ENTRIES SUPPLIED below:

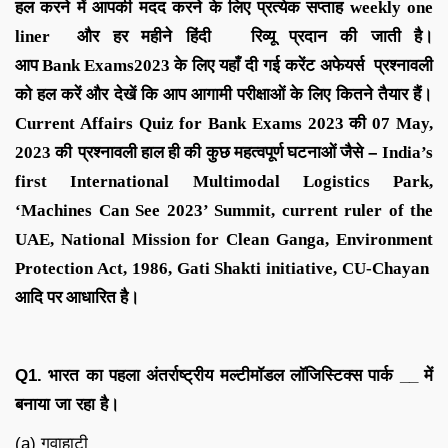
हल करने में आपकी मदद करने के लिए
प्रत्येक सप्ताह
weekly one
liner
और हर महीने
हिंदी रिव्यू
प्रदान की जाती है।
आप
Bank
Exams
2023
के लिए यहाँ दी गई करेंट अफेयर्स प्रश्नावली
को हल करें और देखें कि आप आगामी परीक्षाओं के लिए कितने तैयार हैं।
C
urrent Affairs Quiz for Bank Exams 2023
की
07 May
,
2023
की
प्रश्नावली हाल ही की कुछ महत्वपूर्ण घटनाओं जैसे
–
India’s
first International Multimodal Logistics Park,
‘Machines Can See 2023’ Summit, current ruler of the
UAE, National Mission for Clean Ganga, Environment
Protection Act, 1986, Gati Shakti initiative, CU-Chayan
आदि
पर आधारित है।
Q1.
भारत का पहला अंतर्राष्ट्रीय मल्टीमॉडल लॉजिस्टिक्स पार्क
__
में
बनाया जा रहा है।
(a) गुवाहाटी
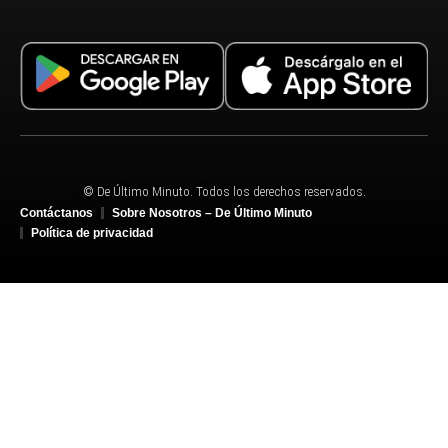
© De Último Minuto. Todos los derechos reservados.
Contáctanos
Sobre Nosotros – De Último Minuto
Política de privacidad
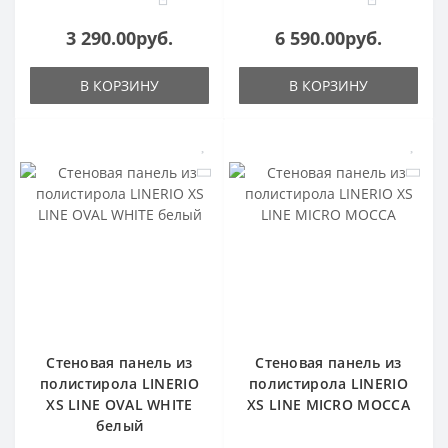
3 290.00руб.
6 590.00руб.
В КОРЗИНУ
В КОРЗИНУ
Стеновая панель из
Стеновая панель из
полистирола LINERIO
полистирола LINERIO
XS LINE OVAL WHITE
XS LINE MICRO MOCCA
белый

End of ENTRIES SUPPLIED.
ENTRIES SUPPLIED below:

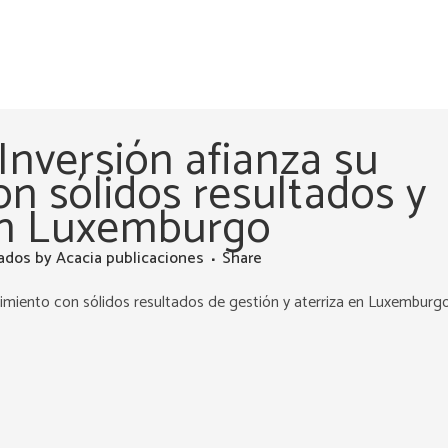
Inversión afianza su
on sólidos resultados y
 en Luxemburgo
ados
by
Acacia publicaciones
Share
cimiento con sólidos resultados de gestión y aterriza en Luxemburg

End of ENTRIES SUPPLIED.

From the entries above, extract only the lines running from the one containing "Acacia publicaciones" through the one containing "cimiento con sólidos", inclusive.

Acacia publicaciones
Share
cimiento con sólidos resultados de gestión y aterriza en Luxemburg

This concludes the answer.